JULIET GREY: MARIA ANTONINA. W WERSALU I PETIT TRIANON
11/09/2014
Maria Antonina. W Wersalu i Petit Trianon skupia się na piętnastoletnich rządach Ludwika XVI i Marii Antoniny. Królewska para, początkowo serdecznie przywitana przez francuski lud, szybko traci swoją popularność. Najwięcej krytyki spada na młodą Austriaczkę, która ze względu na obce pochodzenie i historyczne konflikty austriacko-francuskie nie może liczyć na przychylność swoich poddanych. Pojawiają się również złośliwe i oszczercze pamflety, sugerujące niemoralne prowadzenie się królowej, które z prawdą niewiele mają wspólnego. Niechęć do l'Autrichien – obcej suki, potęguje sytuacja finansowa Francji, o którą ponownie oskarżana jest królowa z uwagi na swoje upodobanie do ekstrawaganckich strojów, wymyślnych fryzur, a także hazardu. Próby wyciągnięcia narodu z ruiny finansowej, w jakiej pozostawił Francję Ludwik XV to nie jedyne zmartwienie nowych władców. Nieskonsumowane od wielu lat małżeństwo, a co za tym idzie brak dziedzica francuskiego tronu, to kolejny powód do niezadowolenia z nowych rządów. Ukojenia skołatanych nerwów i obaw o niespełnianie pokładanych w niej nadziei, Toinette szuka w Petit Trianon, pałacyku podarowanym jej przez męża, do którego wstęp mają tylko jej najbliżsi przyjaciele, co rodzi kolejne plotki o niemoralne prowadzenie się królowej. Punktem zapalnym zdaje się być słynna afera naszyjnikowa, która uczyniła z Marii Antonina wroga publicznego numer jeden. Nieustannie poddawana krytyce za rozrzutność, rzekomy zły wpływ na króla, a także za działania na korzyść Austrii, młoda władczyni nie miała lekkiego życia, a jej pogodne usposobienie szybko odchodzi w niepamięć. Zmartwień dodają jej osobiste tragedie, takie jak śmierć matki oraz dwójki ukochanych dzieci. Nawet wtedy Maria Antonina nie może w spokoju przeżywać żałoby, bo i to spotyka się z niezadowoleniem kapryśnych poddanych.

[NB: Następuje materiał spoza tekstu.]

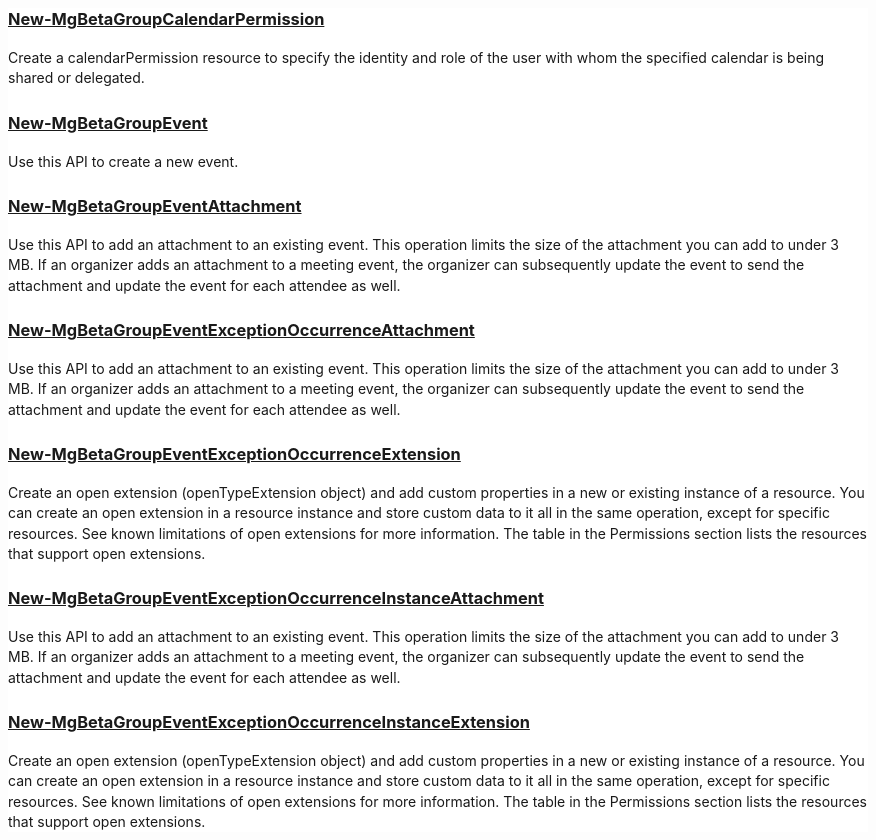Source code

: ### [New-MgBetaGroupCalendarPermission](New-MgBetaGroupCalendarPermission.md)
Create a calendarPermission resource to specify the identity and role of the user with whom the specified calendar is being shared or delegated.

### [New-MgBetaGroupEvent](New-MgBetaGroupEvent.md)
Use this API to create a new event.

### [New-MgBetaGroupEventAttachment](New-MgBetaGroupEventAttachment.md)
Use this API to add an attachment to an existing event.
This operation limits the size of the attachment you can add to under 3 MB.
If an organizer adds an attachment to a meeting event, the organizer can subsequently update the event to send the attachment and update the event for each attendee as well.

### [New-MgBetaGroupEventExceptionOccurrenceAttachment](New-MgBetaGroupEventExceptionOccurrenceAttachment.md)
Use this API to add an attachment to an existing event.
This operation limits the size of the attachment you can add to under 3 MB.
If an organizer adds an attachment to a meeting event, the organizer can subsequently update the event to send the attachment and update the event for each attendee as well.

### [New-MgBetaGroupEventExceptionOccurrenceExtension](New-MgBetaGroupEventExceptionOccurrenceExtension.md)
Create an open extension (openTypeExtension object) and add custom properties in a new or existing instance of a resource.
You can create an open extension in a resource instance and store custom data to it all in the same operation, except for specific resources.
See known limitations of open extensions for more information.
The table in the Permissions section lists the resources that support open extensions.

### [New-MgBetaGroupEventExceptionOccurrenceInstanceAttachment](New-MgBetaGroupEventExceptionOccurrenceInstanceAttachment.md)
Use this API to add an attachment to an existing event.
This operation limits the size of the attachment you can add to under 3 MB.
If an organizer adds an attachment to a meeting event, the organizer can subsequently update the event to send the attachment and update the event for each attendee as well.

### [New-MgBetaGroupEventExceptionOccurrenceInstanceExtension](New-MgBetaGroupEventExceptionOccurrenceInstanceExtension.md)
Create an open extension (openTypeExtension object) and add custom properties in a new or existing instance of a resource.
You can create an open extension in a resource instance and store custom data to it all in the same operation, except for specific resources.
See known limitations of open extensions for more information.
The table in the Permissions section lists the resources that support open extensions.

Juliet Grey kreśli portrety władców nieudolnych, których poczynania stopniowo doprowadzają do coraz większych rozruchów społecznych, ale przy tym troskliwych i mających na względzie dobro poddanych. Autorka ukazała złożone charaktery monarchów, których panowania nie da się jednoznacznie ocenić. Z jednej strony kole w oczy rozrzutność Marii Antoniny oraz słabość Ludwika XVI, a także bezradność obojga wobec sytuacji politycznej, z drugiej widać, że podejmowane działania mają na celu poprawę sytuacji społecznej, a ich niepowodzenie wynika raczej z błędnych decyzji i wiecznie niezadowolonego ludu, aniżeli z egoistycznych pobudek monarchów. Skupiając się przede wszystkim na królowej, Grey nie zaniedbała tła historyczno-obyczajowego, które przedstawione zostało z ogromną starannością i dbałością o detale. Dworskie intrygi, wersalski przepych, a także coraz bardziej podsycane rewolucyjne nastroje przez zanadto ambitnych arystokratów, znajduje swoje odzwierciedlenie na kartach tej powieści, budując nastrój niepokoju i zbliżającego się końca monarchii francuskiej. Ponownie, czytając posłowie, mamy szansę dowiedzieć się, które wydarzenia zostały zmienione i z czego owe zmiany wynikają. Taka rzetelność w opisywaniu kontrowersyjnego kawałka historii w połączeniu z niebywałym talentem pisarskim, czyni z tej książki rewelacyjną powieść, ukazującą wielowymiarowość nie tylko jej bohaterów, ale i przyczyn rewolucji francuskiej.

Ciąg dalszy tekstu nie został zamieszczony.